The Cohort 2 (also for topic A) is comprised of users 2,5,6, with offering dates May 15 to 29th, 2015.
The Number of sessions is not set per offering, as it can change depending on demand, so I cannot factor in the number of sessions from the offering date.
I have looked at the Oracle/SQL: Split two inter-related lists into independent cohorts but the question remains unanswered.
Normally I would do the inspection visually and assign users to cohorts, but I have tens of thousands of rows, and was hoping there was a more efficient way to do this with SQL. I am running MSSQL 2014.
I have tried using OUTER APPLY with the table on itself but I am not really getting the result I am looking for.
Could you point me in the right direction please?
SQL:
SELECT src.UserID
,src.GroupSessionDate
,src.StartTime
,src.DayofWeek
,src.Topic
,prevsessdata.GroupSessionDate
FROM GroupSessions src OUTER APPLY
(SELECT TOP 1 * GroupSessions prevsd WHERE src.Topic=prevsd.Topic
AND src.UserID=prevsd.UserID AND src.DayOfWeek=prevsd.DayOfWeek
AND src.StartTime=prevsd.StartTime
AND prevsd.GroupSessionDate<src.GroupSessionDate) prevsessdata
EDIT: Assumptions that can be made:
Desired output: For each Topic, StartTime, and DoW, list Cohort Start/End Dates.
Thanks!
I think you're looking for something like this:
; WITH T AS (
SELECT CONVERT(DATE, REPLACE(GroupSessionDate, '-', ' ')) GroupSessionDate, Topic, StartTime, [DayOfWeek]
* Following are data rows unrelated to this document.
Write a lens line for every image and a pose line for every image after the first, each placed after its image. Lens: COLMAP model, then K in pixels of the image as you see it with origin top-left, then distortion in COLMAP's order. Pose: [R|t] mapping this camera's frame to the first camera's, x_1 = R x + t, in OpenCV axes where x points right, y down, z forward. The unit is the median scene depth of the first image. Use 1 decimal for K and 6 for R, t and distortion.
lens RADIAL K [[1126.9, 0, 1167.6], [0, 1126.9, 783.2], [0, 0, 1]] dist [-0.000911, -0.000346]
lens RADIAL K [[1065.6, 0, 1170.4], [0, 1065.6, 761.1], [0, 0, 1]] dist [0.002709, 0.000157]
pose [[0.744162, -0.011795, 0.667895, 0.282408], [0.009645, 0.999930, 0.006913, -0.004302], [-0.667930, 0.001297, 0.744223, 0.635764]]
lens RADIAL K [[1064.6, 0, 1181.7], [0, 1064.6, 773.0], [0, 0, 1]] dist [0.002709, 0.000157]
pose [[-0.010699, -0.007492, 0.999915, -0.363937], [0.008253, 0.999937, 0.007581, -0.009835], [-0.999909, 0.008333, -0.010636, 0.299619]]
, STUFF((SELECT ', ' + CONVERT(NVARCHAR, UserID)
FROM GroupSessions
WHERE GroupSessionDate = G.GroupSessionDate
AND Topic = G.Topic
AND StartTime = G.StartTime
AND [DayOfWeek] = G.[DayOfWeek]
ORDER BY UserID
FOR XML PATH ('')), 1, 2, '') [Cohort]
FROM GroupSessions G
GROUP BY GroupSessionDate, Topic, StartTime, [DayOfWeek])
SELECT Cohort, MIN(GroupSessionDate) SessionStartDate, MAX(GroupSessionDate) SessionEndDate, Topic, StartTime, [DayOfWeek]
FROM T
GROUP BY Topic, StartTime, [DayOfWeek], Cohort, DATEDIFF(dd, 0, GroupSessionDate) % 7
ORDER BY MIN(GroupSessionDate)
A simple group by statement. Really, from what it looks like you're asking, all you need to do is group by topic, starttime, dayofweek and groupsessiondate to find each "cohort" then sort through that again to find the minimum / maximum dates for each of these.
If this isn't producing the right results, there's probably some other criterion you need to use to narrow it down a bit further.